The group’s name derives from “anechoic chamber”, defined as spaces designed to eliminate echo and reverberation. Founders Graham Liddell, Aya Nomura, and Philip O’Connor began staging underground “performances” in which nothing audible occurred. The audience would sit in complete stillness while the artists moved silently around them, recording the room’s near-inaudible hums and bodily noises.

Their first manifesto, The Sonic Zero (2002), declared:

“Noise is everywhere. We offer the rare commodity: the sound of nothing. Our instruments are absence. Our scores are void.”

Exhibitions: Capturing Silence

“Hushed” (2003, Tramway, Glasgow): Visitors entered a large padded room where microphones recorded the silence. The recordings were later released on CD, each track simply titled by its duration (“2’14”, “7’09”).

“White Noise, Black Walls” (2006, Tote Modern, London): A vast gallery space painted black, with white speakers mounted on the walls. The speakers emitted… nothing. But visitors swore they “heard” tones and vibrations. Some critics called it mass hallucination; others, a breakthrough in psychoacoustics.

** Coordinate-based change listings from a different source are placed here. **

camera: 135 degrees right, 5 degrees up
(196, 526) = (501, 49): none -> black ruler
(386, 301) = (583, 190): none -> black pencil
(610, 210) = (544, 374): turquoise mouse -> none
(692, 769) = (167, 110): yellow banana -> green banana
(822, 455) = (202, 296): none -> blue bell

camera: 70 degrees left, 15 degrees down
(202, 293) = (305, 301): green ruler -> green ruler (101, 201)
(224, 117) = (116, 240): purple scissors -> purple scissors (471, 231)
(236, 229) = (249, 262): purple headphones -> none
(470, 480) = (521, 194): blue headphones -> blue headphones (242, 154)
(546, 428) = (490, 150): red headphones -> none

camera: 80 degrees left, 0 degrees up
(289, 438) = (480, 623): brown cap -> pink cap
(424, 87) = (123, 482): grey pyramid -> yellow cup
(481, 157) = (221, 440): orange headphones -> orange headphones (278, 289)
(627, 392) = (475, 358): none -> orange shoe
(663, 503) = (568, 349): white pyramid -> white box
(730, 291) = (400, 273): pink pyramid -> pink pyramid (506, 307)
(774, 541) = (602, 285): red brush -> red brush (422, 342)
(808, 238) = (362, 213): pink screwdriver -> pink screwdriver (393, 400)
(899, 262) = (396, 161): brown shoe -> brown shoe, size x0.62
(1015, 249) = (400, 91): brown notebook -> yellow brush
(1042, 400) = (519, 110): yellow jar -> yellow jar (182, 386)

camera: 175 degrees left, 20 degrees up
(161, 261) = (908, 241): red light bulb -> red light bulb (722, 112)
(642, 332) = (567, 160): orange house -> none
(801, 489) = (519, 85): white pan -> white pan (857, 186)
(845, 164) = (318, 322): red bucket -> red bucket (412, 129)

“Mute Choir” (2009, Venice Biennale): Perhaps their most infamous work. Forty choristers stood in formation, mouths open, rehearsing the posture of song without releasing sound. The sight unsettled audiences: one critic wrote that “it felt like watching grief itself, wordless and immovable.”

Fractures and Falling Out

Success brought strain. Liddell believed silence was enough of a medium in itself; O’Connor wanted to incorporate faint tones and vibrations, “just enough to unsettle the ear.” Nomura, increasingly frustrated, accused both men of “fetishising quietness while ignoring sonic politics.”

The split became public during their 2012 New York show Zero Decibel, when Nomura stormed out mid-performance, declaring into a hot mic: “Silence is a privilege, and you’ve mistaken it for art.” The recording, ironically the loudest moment in the group’s history, went viral.

By 2013, The Anacoics had dissolved.

Aftermath

Liddell now runs a retreat in the Scottish Highlands where visitors pay to experience curated silences.

O’Connor became a sound designer for low budget Croatian horror films, finally able to indulge his passion for barely audible frequencies.

Nomura emerged as a leading critic of “acoustic inequality,” arguing that silence is denied to much of the world’s population.

Legacy: The Sound of Nothing

The Anacoics remain a fascinating footnote in the history of sonic art. Were they charlatans selling empty air, or pioneers forcing us to hear what we usually ignore?

In retrospect, their most enduring achievement may have been a simple reversal: making silence an object of attention, rather than its absence.

As one bemused critic wrote of their 2009 Biennale piece:

“For three minutes, I listened to forty singers say nothing. And for the first time, I realised silence might be the loudest sound of all.”